##### Przytoczony tekst #####
Reżyser, który chętnie wraca do swojego rodzinnego Krakowa, był w doskonałej formie. Spotkanie z reżyserem po seansie trwało godzinę.
„Prawdziwa historia" oparta jest na powieści „D'apres une histoire vraie" Delphine de Vigan, poczytnej autorki francuskiej. Ogromny sukces odniosła jej poprzednia książka „Nic nie oprze się nocy", ale jednocześnie autorce zarzucono, że wykorzystała wielką osobistą tragedię – samobójstwo matki.
Vigan musiała zmierzyć się z pretensjami własnej rodziny, z pytaniami o moralność i przekraczanie w sztuce granic. Przeżyła rodzaj twórczej blokady. I „Prawdziwa historia" jest opowieścią właśnie o niemocy tworzenia. Polański napisał scenariusz razem z Oliverem Assayasem.
#####
Przepisz bez żadnych zmian cały przytoczony tekst o filmie „Prawdziwa historia”.
##### Podany wykaz #####
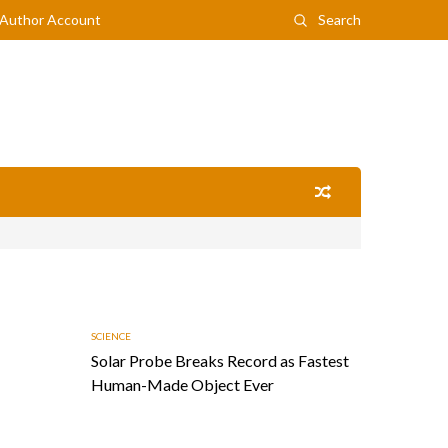
Author Account
Search
SCIENCE
Solar Probe Breaks Record as Fastest
Human-Made Object Ever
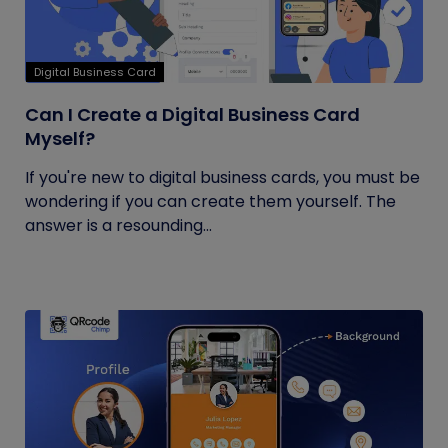
Digital Business Card
Can I Create a Digital Business Card
Myself?
If you're new to digital business cards, you must be
wondering if you can create them yourself. The
answer is a resounding...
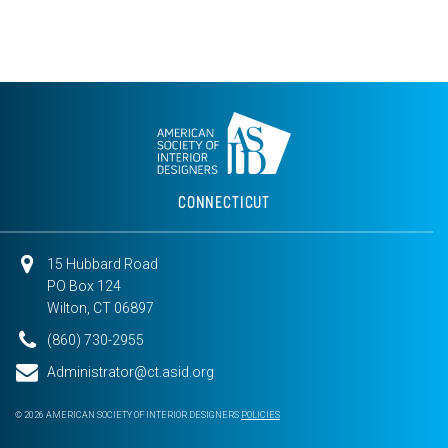
CONNECTICUT
15 Hubbard Road
PO Box 124
Wilton, CT 06897
(860) 730-2955
Administrator@ct.asid.org
© 2026 AMERICAN SOCIETY OF INTERIOR DESIGNERS
POLICIES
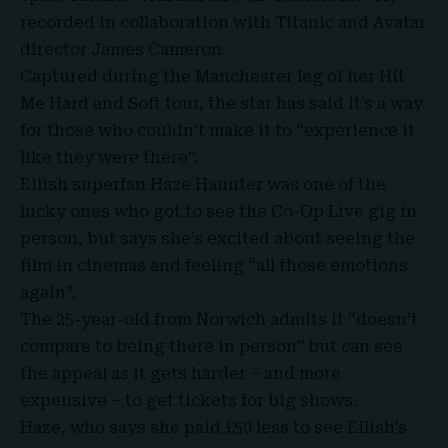
recorded in collaboration with Titanic and
Avatar
director James Cameron
.
Captured during the Manchester leg of her
Hit
Me Hard and Soft tour
, the star has said it’s a way
for those who couldn’t make it to “experience it
like they were there”.
Eilish superfan Haze Haunter was one of the
lucky ones who got to see the Co-Op Live gig in
person, but says she’s excited about seeing the
film in cinemas and feeling “all those emotions
again”.
The 25-year-old from Norwich admits it “doesn’t
compare to being there in person” but can see
the appeal as it gets harder – and more
expensive – to get tickets for big shows.
Haze, who says she paid £50 less to see Eilish’s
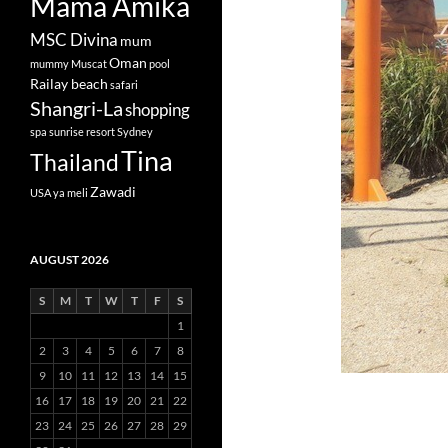
Mama Amika
MSC Divina
mum
Oman
mummy
Muscat
pool
Railay beach
safari
Shangri-La
shopping
spa
sunrise resort
Sydney
Tina
Thailand
Zawadi
USA
ya meli
AUGUST 2026
S
M
T
W
T
F
S
1
2
3
4
5
6
7
8
9
10
11
12
13
14
15
16
17
18
19
20
21
22
23
24
25
26
27
28
29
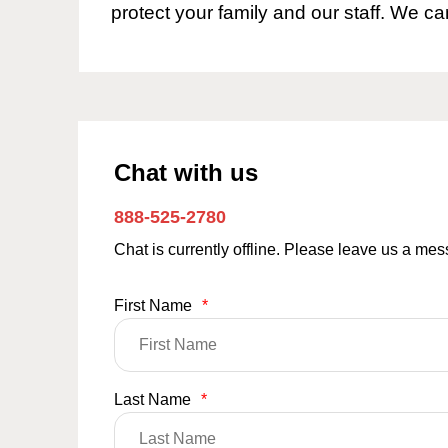
protect your family and our staff. We ca
Chat with us
888-525-2780
Chat is currently offline. Please leave us a me
First Name
*
Last Name
*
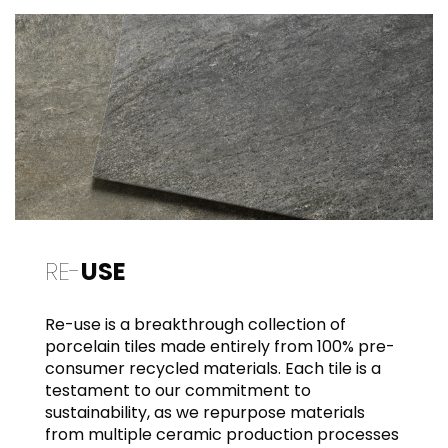
RE-
USE
Re-use is a breakthrough collection of
porcelain tiles made entirely from 100% pre-
consumer recycled materials. Each tile is a
testament to our commitment to
sustainability, as we repurpose materials
from multiple ceramic production processes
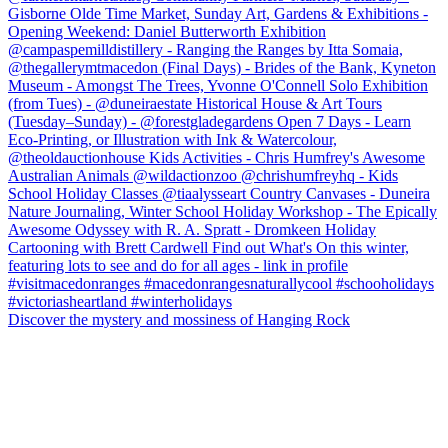
Discover the mystery and mossiness of Hanging Rock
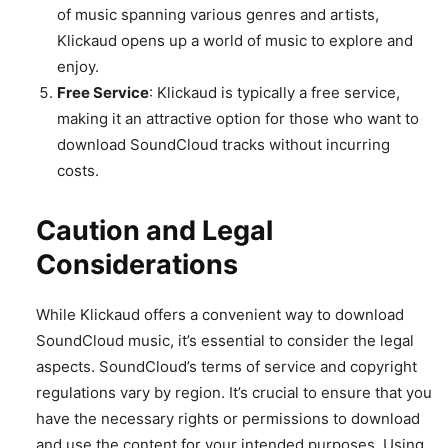
of music spanning various genres and artists,
Klickaud opens up a world of music to explore and
enjoy.
Free Service
: Klickaud is typically a free service,
making it an attractive option for those who want to
download SoundCloud tracks without incurring
costs.
Caution and Legal
Considerations
While Klickaud offers a convenient way to download
SoundCloud music, it’s essential to consider the legal
aspects. SoundCloud’s terms of service and copyright
regulations vary by region. It’s crucial to ensure that you
have the necessary rights or permissions to download
and use the content for your intended purposes. Using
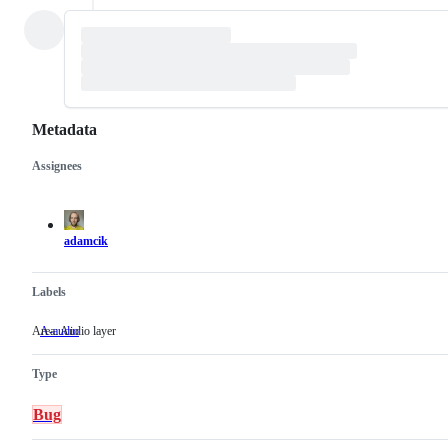
Metadata
Assignees
Metadata
Issue
actions
adamcik
Labels
Area: Audio layer
A-audio
Area:
Audio
layer
Type
Bug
#####
◆ **Twoja odpowiedź**
Reżyser, który chętnie wraca do swojego rodzinnego Krakowa, był w doskonałej formie. Spotkanie z reżyserem po seansie trwało godzinę.
„Prawdziwa historia" oparta jest na powieści „D'apres une histoire vraie" Delphine de Vigan, poczytnej autorki francuskiej. Ogromny sukces odniosła jej poprzednia książka „Nic nie oprze się nocy", ale jednocześnie autorce zarzucono, że wykorzystała wielką osobistą tragedię – samobójstwo matki.
Vigan musiała zmierzyć się z pretensjami własnej rodziny, z pytaniami o moralność i przekraczanie w sztuce granic. Przeżyła rodzaj twórczej blokady. I „Prawdziwa historia" jest opowieścią właśnie o niemocy tworzenia. Polański napisał scenariusz razem z Oliverem Assayasem.